Das ist Geschichte. Jetzt ist meine Frage: Was erwarten wir denn von dem Umweltminister? Zunächst muss die letzte Novelle des EEG vom Tisch.
(Beifall bei der LINKEN sowie bei Abgeordneten der SPD)
Das Signal, dass der Ausbau gedeckelt und die Vergütungen zusammengestrichen werden, trägt nicht dazu bei, die Solarwirtschaft in Ostdeutschland weiterzuführen. Sie haben sie vielmehr plattgemacht. Im Gegenzug können einige Privilegien gestrichen werden, die die energieintensive Industrie beim EEG genießt. Dafür zahlen die anderen Stromkunden schließlich zusätzlich. Und wenn sich die FDP mal um die Hartz-IV-Empfänger kümmert, wird die Großindustrie von ihr bedient.
Was wir brauchen, ist eine soziale Energiewende. Wir müssen Energiearmut verhindern, statt Stromfresser dafür zu belohnen, dass sie viel Strom verbrauchen. Noch einmal die Zahlen: 900 000 Verbraucher bekommen keinen Strom mehr. Wir sollten uns dafür stark machen, dass die Energiearmut endlich aufhört.
(Beifall bei der LINKEN)
Unterstützen Sie den dezentralen Ausbau der erneuerbaren Energien auch im Süden Deutschlands! Dann brauchen wir weniger Netze. Verhindern Sie, dass die Gaskraftwerke vom Netz genommen werden, was die Unternehmen jetzt wollen! Wir brauchen eine Energieeffizienzpolitik. Die Blockade bei der EU muss endlich beendet werden. Wir brauchen mehr Geld, um über Speichertechnologien zu forschen und um sie in den Markt einzuführen.

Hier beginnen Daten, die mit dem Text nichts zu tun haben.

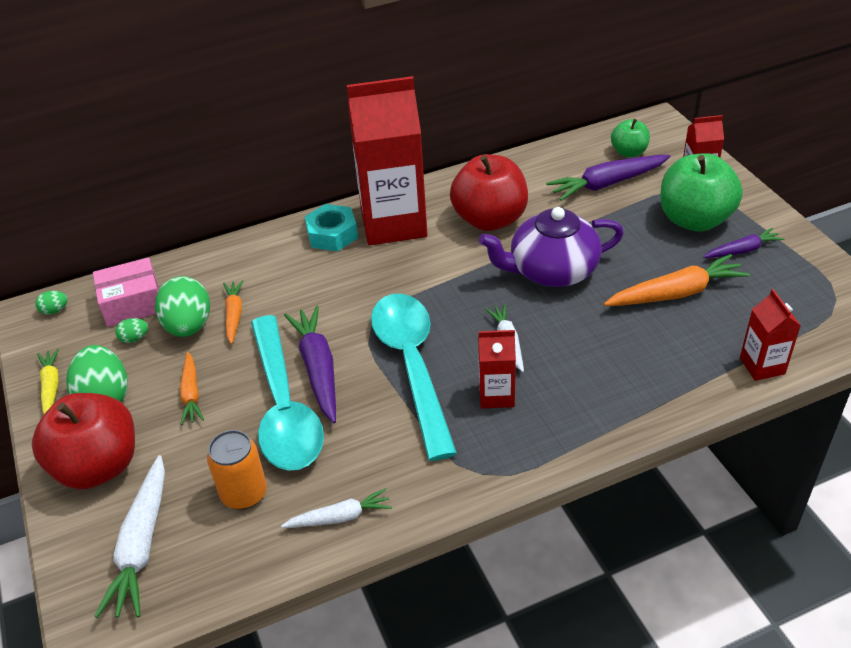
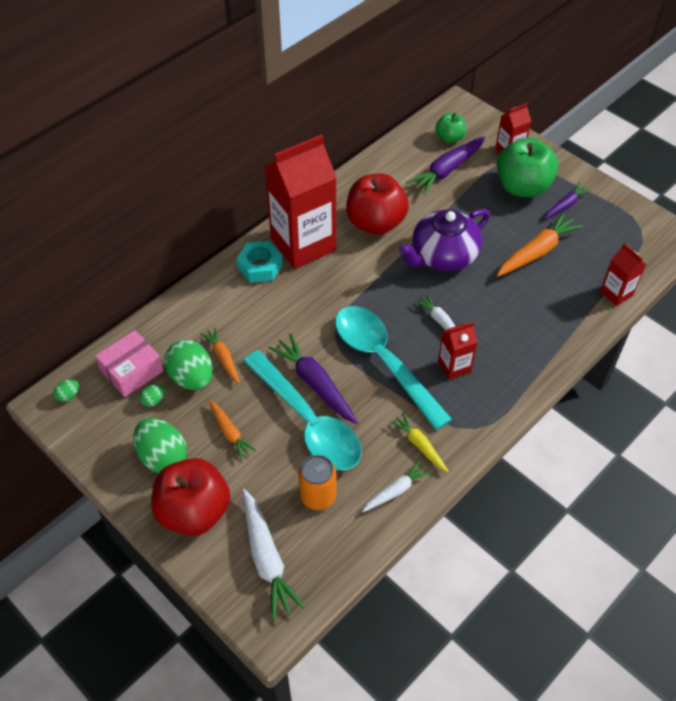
camera: 25 degrees left, 10 degrees up
yellow carrot [37,348,59,414] -> yellow carrot moved to [390,413,448,472]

Zum Schluss noch: Klimapolitik muss einem zukünftigen Umweltminister am Herzen liegen. Das heißt, dass das EU-Klimaziel auf 30 Prozent festgelegt werden muss. Das ist dringend notwendig. Das erwarte ich von einem ambitionierten Umweltminister. Und: Lassen Sie sich nicht ununterbrochen, wie der frühere Umweltminister, vom Wirtschaftsministerium vorführen!